— THE TASKS —
a) Name every stock market index mentioned in the report on Tuesday's stock decline.
b) In the report on Tuesday's stock decline, render this sentence in Spanish: "The last correction for the index was in December 2018."
c) Carry on the report on Tuesday's stock market decline from its final sentence.

Stocks closed broadly lower Tuesday after Russia sent forces into Ukraine’s eastern region and the U.S., European Union and U.K. responded with economic sanctions.
The rising geopolitical tensions kept financial markets on edge, pulling the S&P 500 into a correction – Wall Street speak for a drop of at least 10 per cent from its recent peak – for the first time in more than three years.
The benchmark index fell 44.11 points, or one per cent, to 4,304.76. That puts it 10.3 per cent below the all-time high it set on Jan. 3. The last correction for the index was in December 2018. The Dow Jones Industrial Average and Nasdaq composite also lost more than one per cent.
“We’re overdue, and right now the market has been knocked for a loop from the one-two punch of higher interest rates plus geopolitical tensions,” said Sam Stovall, chief investment strategist at CFRA.

[Items from a dataset]
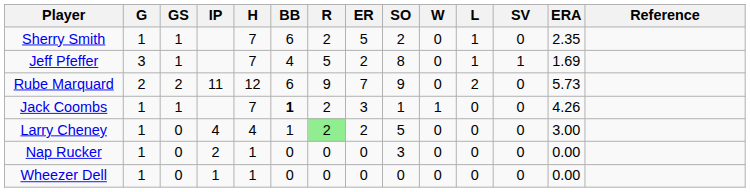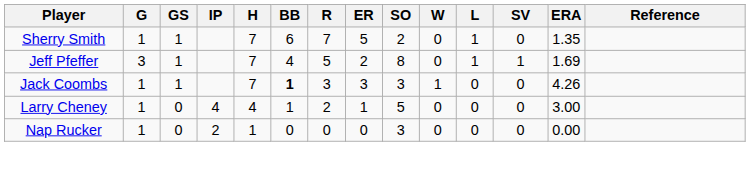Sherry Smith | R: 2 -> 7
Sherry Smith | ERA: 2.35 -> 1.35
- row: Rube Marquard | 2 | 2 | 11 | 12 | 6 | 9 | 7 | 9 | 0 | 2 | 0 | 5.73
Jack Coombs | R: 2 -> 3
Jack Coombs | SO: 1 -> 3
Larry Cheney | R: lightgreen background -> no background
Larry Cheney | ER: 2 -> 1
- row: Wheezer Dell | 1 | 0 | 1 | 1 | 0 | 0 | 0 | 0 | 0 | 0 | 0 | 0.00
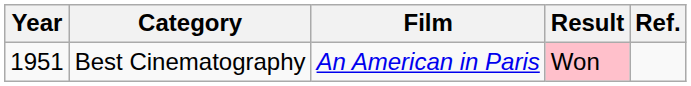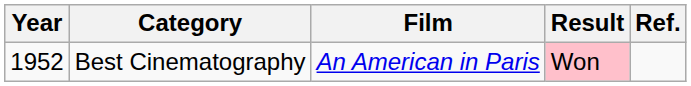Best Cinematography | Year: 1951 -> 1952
---
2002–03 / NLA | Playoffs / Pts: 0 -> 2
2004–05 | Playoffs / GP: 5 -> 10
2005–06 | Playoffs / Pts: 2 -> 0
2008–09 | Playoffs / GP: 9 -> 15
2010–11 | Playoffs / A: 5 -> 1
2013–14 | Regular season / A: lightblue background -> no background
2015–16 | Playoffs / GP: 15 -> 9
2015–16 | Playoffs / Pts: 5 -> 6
...
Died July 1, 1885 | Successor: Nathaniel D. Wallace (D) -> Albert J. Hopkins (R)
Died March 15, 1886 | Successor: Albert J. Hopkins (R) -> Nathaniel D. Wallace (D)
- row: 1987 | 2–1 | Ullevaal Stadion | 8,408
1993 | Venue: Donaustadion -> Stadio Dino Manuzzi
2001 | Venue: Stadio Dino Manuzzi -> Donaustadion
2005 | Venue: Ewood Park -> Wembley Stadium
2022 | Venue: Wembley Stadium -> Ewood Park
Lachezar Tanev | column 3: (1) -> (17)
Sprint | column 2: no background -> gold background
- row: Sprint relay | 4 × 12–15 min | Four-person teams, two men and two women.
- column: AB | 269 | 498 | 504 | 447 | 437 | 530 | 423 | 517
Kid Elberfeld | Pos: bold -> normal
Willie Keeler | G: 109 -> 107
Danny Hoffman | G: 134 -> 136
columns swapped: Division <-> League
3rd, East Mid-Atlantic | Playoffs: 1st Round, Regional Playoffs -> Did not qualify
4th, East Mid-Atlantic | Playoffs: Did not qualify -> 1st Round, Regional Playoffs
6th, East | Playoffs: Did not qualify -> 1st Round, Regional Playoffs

— THE ANSWERS —
a)
S&P 500
Dow Jones Industrial Average
Nasdaq composite

b) La última corrección del índice fue en diciembre de 2018.

c)
The latest losses come as investors closely watched the crisis in Ukraine a day after Russia recognized the independence of several regions in Eastern Ukraine and decided to send in forces. On Tuesday afternoon, President Joe Biden announced the U.S. was ordering heavy financial sanctions against Russian banks and oligarchs, declaring that Moscow has flagrantly violated international law by invading Ukraine. Biden also said the U.S. was moving additional troops to the Baltic states on NATO’s eastern flank.
Earlier in the day, the 27 European Union members unanimously agreed to levy their own initial set of sanctions targeting Russian officials over their actions in Ukraine.
U.S. crude oil prices jumped 1.4 per cent after earlier rising more than three per cent as energy markets remained volatile. European natural gas prices jumped after Germany withdrew a key document needed for certification of the Nord Stream 2 gas pipeline from Russia.
European stock markets, which have been particularly sensitive to developments in the Russia-Ukraine crisis, closed mostly lower.
The Dow Jones Industrial Average fell 482.57 points, or 1.4 per cent, to 33,596.61. The blue chip index had been down more than 700 points in the early going. The Nasdaq slid 166.55 points, or 1.2 per cent, to 13,381.52.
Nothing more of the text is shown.